Although it was not born now, the pandemic has increased the number of voices that have risen up against science or who have doubted it, and they have done so through social networks, an indispensable weapon for its rapid dissemination. “The covid-19 has amplified the hoaxes. This unprecedented situation, in which things have been learned on the fly, lends itself to everyone’s opinion. The information that a friend of a friend gives us outweighs what an expert sitting at the WHO tells us. The next thing convinces us more ”, argues Adelaida Sarukhan, doctor in immunology and scientific writer at the Barcelona Institute of Global Health.
In this fight against fake newss, ISGlobal has been participating in a project for just over six months, together with Verified, by which the hoaxes about covid-19 are denied through a Web platform from which affiliated Catholic media drink. “At a time when there are web pages that define themselves as Catholic, that launch the message against vaccines, or even go so far as to say that they are an instrument of the devil, it is important that there is a powerful consortium that is dedicated to denying that type of affirmations using science and trying to reach those same communities ”, explains Pau Rubio, ISGlobal spokesperson. One of the difficulties with verification, Rubio adds, is that it is often very difficult to reach the very communities that have received the disinformation. “It is essential that they are fought because they are more easily impregnated in people’s minds,” explains Sarukhan.
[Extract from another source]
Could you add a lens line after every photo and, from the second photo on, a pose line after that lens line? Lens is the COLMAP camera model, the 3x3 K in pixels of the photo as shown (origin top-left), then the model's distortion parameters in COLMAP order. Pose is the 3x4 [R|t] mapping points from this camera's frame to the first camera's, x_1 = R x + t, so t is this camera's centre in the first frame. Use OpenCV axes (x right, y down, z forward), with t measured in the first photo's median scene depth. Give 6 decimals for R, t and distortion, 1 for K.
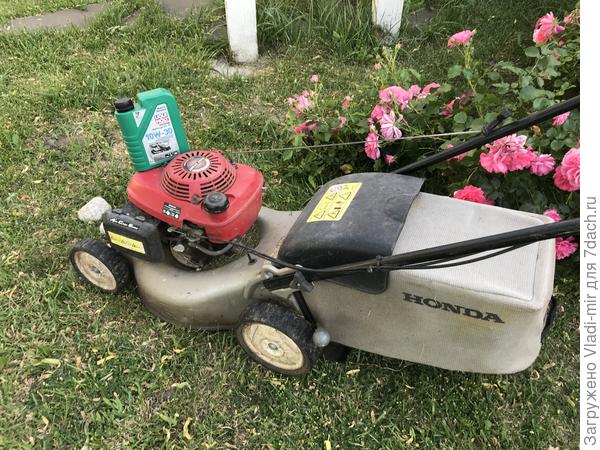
lens RADIAL K [[498.5, 0, 300.0], [0, 498.5, 225.0], [0, 0, 1]] dist [0.016486, -0.000853]
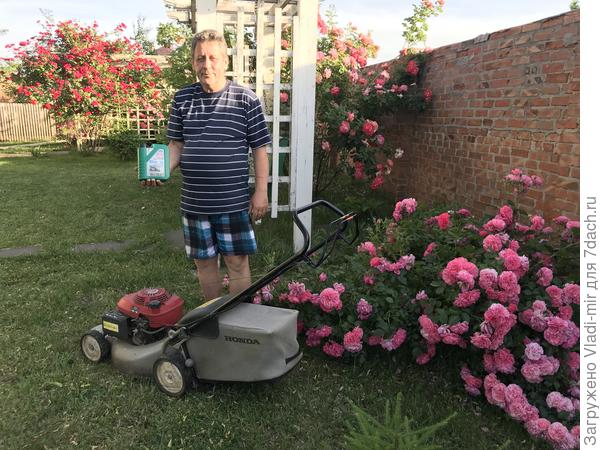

“The fakes news they fill any gap that remains. If there is an information gap, especially those that existed at the beginning of the pandemic, it tends to be filled with them. The best strategy against this is to be proactive, rather than reactive. You do not have to wait for hoaxes to appear before counterattacking them, you have to give truthful information from the beginning, ”argues Sakukhan. For a year now, ISGlobal has also published the most relevant scientific advances every week, to try to address doubts and concerns. “It does not mean that science can already give all the answers, but we should not mind saying that we do not know something when it has not yet been discovered. The essential thing is to give truthful information ”.
Eddie is an Australian news reporter with over 9 years in the industry and has published on Forbes and tech crunch.